--- start ---

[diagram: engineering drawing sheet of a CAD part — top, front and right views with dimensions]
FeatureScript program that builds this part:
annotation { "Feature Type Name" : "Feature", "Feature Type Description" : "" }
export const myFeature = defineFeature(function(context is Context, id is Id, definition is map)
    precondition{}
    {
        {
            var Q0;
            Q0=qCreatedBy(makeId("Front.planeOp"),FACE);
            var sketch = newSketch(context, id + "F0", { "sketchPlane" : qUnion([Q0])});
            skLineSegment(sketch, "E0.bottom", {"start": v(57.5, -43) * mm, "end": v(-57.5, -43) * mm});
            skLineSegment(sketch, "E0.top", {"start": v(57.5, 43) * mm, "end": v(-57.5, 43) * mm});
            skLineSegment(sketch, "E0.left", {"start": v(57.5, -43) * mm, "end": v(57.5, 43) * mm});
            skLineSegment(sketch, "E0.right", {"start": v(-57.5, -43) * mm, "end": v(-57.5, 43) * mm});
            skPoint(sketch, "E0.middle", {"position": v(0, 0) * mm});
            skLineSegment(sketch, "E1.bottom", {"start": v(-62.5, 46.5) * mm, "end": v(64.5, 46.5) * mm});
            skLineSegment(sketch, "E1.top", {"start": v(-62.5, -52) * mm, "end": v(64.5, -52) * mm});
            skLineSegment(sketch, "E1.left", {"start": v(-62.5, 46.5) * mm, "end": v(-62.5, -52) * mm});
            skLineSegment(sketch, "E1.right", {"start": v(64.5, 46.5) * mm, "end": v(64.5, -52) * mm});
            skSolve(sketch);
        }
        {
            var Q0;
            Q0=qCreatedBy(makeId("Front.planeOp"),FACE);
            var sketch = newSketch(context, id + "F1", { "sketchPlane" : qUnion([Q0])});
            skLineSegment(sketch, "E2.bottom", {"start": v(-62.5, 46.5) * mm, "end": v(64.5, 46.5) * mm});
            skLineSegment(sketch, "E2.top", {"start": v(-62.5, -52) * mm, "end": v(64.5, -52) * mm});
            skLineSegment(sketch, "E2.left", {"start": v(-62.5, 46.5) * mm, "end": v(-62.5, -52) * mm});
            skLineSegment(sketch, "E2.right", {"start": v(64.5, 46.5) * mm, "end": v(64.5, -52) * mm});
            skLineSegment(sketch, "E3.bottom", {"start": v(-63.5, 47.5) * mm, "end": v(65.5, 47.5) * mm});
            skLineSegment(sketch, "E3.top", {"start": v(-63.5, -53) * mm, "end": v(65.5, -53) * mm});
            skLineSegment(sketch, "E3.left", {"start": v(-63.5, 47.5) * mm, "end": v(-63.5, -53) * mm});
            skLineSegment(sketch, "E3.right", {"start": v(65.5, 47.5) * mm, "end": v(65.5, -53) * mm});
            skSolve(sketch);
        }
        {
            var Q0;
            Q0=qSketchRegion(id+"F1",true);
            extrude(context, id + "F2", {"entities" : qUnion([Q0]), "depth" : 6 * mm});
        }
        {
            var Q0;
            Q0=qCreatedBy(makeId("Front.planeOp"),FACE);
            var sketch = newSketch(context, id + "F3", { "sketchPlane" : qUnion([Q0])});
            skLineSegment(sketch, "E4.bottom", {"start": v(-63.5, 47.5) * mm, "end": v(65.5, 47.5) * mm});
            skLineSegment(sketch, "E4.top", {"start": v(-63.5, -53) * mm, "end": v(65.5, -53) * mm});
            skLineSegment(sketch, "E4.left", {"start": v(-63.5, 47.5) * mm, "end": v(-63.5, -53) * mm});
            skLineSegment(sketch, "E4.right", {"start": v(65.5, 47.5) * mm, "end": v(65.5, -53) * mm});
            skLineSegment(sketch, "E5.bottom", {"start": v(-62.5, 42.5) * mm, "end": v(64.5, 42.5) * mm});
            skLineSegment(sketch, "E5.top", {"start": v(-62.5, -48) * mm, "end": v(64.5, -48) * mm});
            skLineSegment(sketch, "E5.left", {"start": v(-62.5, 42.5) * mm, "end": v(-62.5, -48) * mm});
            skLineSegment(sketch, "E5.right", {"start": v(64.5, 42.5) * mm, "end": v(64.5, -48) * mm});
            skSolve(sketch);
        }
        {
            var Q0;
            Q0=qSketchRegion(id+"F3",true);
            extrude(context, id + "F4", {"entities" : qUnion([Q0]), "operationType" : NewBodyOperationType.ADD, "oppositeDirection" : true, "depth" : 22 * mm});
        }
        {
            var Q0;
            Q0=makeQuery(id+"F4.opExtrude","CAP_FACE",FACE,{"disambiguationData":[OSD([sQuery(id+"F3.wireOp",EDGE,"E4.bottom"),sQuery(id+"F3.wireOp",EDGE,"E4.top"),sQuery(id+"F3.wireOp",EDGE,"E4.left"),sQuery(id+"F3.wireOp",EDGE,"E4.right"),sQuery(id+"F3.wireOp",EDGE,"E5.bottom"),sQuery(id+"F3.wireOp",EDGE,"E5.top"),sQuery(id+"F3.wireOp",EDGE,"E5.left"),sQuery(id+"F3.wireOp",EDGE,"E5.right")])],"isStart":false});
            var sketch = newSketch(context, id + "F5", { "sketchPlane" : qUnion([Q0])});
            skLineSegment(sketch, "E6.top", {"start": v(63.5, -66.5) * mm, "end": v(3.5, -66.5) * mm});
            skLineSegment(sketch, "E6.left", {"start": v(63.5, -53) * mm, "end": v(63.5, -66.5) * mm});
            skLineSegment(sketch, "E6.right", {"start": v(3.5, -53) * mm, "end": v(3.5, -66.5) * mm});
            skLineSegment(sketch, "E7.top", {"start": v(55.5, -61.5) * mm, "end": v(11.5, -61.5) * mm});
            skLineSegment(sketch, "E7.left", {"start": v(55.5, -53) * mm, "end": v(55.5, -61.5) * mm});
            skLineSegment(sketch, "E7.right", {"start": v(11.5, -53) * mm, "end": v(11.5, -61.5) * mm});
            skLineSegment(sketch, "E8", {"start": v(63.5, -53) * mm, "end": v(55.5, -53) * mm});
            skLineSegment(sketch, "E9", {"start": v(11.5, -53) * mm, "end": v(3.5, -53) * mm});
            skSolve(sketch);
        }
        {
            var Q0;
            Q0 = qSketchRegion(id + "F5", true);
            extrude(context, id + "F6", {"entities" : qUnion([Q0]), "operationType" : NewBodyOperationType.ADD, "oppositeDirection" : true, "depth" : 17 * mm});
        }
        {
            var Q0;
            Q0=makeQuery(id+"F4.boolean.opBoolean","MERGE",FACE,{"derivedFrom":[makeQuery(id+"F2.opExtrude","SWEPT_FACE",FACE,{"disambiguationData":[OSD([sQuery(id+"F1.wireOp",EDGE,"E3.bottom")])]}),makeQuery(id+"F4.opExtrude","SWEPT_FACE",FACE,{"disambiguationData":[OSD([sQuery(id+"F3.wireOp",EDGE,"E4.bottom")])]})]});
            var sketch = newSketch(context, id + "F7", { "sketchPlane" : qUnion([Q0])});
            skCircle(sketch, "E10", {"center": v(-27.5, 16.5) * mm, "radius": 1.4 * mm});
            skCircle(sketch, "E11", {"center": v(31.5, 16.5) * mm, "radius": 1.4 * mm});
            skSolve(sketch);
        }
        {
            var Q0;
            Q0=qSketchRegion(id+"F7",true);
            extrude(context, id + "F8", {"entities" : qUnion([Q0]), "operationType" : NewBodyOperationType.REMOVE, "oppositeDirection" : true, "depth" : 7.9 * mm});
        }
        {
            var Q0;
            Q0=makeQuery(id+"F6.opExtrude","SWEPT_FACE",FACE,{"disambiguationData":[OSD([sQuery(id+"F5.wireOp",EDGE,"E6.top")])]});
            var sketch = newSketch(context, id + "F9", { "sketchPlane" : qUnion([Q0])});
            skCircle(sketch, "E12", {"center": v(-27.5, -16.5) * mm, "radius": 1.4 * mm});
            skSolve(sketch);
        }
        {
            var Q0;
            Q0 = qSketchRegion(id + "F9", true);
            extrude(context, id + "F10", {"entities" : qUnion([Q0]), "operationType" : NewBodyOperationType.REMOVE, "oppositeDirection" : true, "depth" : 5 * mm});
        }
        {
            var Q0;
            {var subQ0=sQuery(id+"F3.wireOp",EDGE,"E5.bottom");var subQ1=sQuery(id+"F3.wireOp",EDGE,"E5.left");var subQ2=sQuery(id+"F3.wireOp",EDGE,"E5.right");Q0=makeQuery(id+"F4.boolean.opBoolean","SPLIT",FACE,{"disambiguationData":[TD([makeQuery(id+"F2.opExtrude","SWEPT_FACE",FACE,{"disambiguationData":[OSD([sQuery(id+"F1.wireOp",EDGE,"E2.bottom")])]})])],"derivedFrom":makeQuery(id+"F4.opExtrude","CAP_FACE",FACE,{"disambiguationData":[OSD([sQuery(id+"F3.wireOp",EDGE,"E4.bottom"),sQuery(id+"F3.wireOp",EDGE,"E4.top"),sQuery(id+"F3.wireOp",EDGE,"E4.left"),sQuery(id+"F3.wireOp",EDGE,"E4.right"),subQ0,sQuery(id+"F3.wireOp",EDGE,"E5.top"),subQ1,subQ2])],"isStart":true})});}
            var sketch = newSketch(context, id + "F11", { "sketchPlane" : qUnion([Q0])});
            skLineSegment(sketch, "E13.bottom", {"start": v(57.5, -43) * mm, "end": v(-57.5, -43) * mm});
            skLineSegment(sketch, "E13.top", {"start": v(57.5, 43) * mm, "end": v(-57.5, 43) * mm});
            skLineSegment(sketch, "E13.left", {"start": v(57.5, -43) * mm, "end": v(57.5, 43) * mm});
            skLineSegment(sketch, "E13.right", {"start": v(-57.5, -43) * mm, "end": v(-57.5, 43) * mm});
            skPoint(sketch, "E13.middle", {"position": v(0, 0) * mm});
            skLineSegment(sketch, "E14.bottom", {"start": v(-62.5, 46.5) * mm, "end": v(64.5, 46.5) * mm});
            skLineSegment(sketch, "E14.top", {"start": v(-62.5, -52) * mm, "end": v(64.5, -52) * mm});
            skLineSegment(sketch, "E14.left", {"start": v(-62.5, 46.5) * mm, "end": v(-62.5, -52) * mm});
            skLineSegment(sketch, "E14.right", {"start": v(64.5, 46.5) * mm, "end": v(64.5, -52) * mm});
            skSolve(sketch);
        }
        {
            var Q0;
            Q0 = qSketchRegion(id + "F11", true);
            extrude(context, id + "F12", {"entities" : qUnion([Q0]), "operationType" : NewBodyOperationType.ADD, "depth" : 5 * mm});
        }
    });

--- end ---

**PROBLEM TO WORK ON**
Give only the number of lines in the data above that contain the string "part". Case counts.

**RESULT OF THE EXERCISE**
2